Python2.7 Chinese character encoding. What encoding format is used when Unicode is used?

Source: Internet
Author: User
0 reply content: I will briefly discuss the encoding and Garbled text.

People who usually ask such questions confuse several different concepts, and they are not aware that they have obfuscated these concepts.

  1. Encoding of characters displayed on the terminal (cmd for the terminal in windows, terminal for linux, putty or xshell for remote logon)
  2. The code of the shell environment. For example, the Chinese version of windows uses gbk (backward compatible with gb2312), most linux distributions use UTF-8 (LANG = zh_CN.UTF-8 ).
  3. Encoding of text files. This usually depends on your editor, and some editors support multiple encodings, you can specify the editor to use a specific encoding at the beginning of the text. For example, #-*-coding: utf8-*-. vim determines this script as UTF-8 compatible encoding format by default.
  4. The internal code of the application. A string, as data is only a byte array, but as a character array, there is a parsing method.
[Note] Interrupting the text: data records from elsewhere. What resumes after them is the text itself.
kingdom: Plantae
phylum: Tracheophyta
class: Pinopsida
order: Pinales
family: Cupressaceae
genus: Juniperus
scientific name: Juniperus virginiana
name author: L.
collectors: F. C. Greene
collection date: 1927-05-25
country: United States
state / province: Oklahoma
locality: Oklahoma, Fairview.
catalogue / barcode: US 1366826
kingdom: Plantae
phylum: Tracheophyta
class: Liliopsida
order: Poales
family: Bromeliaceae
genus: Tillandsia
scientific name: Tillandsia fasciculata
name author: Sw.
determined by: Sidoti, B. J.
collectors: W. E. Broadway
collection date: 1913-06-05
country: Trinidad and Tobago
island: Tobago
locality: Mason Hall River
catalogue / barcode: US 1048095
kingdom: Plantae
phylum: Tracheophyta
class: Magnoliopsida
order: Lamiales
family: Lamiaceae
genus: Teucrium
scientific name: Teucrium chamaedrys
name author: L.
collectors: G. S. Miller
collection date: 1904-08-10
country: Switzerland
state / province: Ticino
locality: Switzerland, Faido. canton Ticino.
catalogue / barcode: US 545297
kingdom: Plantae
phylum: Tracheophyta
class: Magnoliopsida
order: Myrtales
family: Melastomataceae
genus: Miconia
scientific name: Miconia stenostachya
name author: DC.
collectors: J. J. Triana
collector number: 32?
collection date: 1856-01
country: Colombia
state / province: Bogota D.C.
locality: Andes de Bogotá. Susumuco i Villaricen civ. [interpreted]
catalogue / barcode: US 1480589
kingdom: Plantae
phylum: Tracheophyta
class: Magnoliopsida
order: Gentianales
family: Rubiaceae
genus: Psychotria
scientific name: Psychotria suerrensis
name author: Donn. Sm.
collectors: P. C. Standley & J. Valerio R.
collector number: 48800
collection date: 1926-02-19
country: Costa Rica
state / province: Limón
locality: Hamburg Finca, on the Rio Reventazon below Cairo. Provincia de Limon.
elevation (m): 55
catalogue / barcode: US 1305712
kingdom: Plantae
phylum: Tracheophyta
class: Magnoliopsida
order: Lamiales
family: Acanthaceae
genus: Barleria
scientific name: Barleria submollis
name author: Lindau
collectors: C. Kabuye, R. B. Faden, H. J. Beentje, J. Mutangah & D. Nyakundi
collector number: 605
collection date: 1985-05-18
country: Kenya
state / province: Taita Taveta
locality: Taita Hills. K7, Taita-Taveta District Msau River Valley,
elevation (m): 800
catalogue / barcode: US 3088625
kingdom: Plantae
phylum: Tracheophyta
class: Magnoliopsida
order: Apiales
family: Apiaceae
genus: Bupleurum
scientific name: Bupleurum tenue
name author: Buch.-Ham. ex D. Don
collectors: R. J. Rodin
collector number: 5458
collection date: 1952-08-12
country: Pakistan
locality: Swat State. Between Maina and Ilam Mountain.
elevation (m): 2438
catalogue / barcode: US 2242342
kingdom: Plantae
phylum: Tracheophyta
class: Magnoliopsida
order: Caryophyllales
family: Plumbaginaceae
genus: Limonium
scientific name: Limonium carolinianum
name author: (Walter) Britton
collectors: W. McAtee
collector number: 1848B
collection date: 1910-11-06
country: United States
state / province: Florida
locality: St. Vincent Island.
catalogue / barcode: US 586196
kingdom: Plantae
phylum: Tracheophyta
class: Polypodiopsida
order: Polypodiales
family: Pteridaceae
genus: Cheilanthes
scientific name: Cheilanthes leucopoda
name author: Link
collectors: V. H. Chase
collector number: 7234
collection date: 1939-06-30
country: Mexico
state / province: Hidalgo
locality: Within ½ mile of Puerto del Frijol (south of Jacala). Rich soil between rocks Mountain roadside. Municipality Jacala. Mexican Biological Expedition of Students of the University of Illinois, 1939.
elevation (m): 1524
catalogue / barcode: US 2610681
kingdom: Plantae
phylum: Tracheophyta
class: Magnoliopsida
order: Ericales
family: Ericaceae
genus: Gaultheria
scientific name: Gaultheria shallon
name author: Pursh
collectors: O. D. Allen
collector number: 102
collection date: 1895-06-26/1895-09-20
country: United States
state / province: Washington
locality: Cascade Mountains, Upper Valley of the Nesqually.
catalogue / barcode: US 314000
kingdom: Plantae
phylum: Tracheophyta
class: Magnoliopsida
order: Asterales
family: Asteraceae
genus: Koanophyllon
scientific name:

The internal character encoding of java and python is UTF-16, and both python and java support different encoding to decode the byte array to get the character array.

Let's explain the problem of the subject.

I did the same experiment in the default terminal of ubuntu kylin Chinese environment, but the result is exactly the opposite to that of the subject:



See no?

Neither the subject nor I lie. Why?
Because

Unicode ("Chinese character", "gb2312 ")
I think the key is to distinguish between the concept of "Byte" and "character", and to know a little bit of common sense about font.

"Character" can be regarded as an abstract concept. For example, when the landlord says "Chinese characters", it actually means two characters that represent such a concept.

When a character is represented in a computer, it needs to be encoded into a binary (byte), so there is a different encoding method, such as GBK, UTF-8, etc. For example, the two characters, "Chinese character", are encoded as 0xBABAD7D6 in GBK and 0xE6B189E5AD97 in UTF-8.

In the final display, abstract characters are converted into concrete images based on the fonts used.

Therefore, the first problem for the landlord is that although you see images of "Chinese characters, however, the bytecode in the source file of the script may be any type-GBK or GB18030 in Windows. So what python sees is a string of GBK/GB18030 encoded bytes, and you try to tell python that it is UTF-8-encoded, it naturally reports an error.

The second problem is that you are not familiar with SQL Server, but it seems that when you put the data read from the database (in byte format, it may be non-Unicode encoding such as GBK) into the unit variable, the program incorrectly interprets non-Unicode encoded bytes as Unicode encoding. The Troubleshooting logic should be to find out what encoding the data is reading (this may be related to the encoding when the data is stored or the database configuration ), and what conversions are performed by the program during unit storage.

Contact Us

The content source of this page is from Internet, which doesn't represent Alibaba Cloud's opinion; products and services mentioned on that page don't have any relationship with Alibaba Cloud. If the content of the page makes you feel confusing, please write us an email, we will handle the problem within 5 days after receiving your email.

If you find any instances of plagiarism from the community, please send an email to: info-contact@alibabacloud.com and provide relevant evidence. A staff member will contact you within 5 working days.

A Free Trial That Lets You Build Big!

Start building with 50+ products and up to 12 months usage for Elastic Compute Service

  • Sales Support

    1 on 1 presale consultation

  • After-Sales Support

    24/7 Technical Support 6 Free Tickets per Quarter Faster Response

  • Alibaba Cloud offers highly flexible support services tailored to meet your exact needs.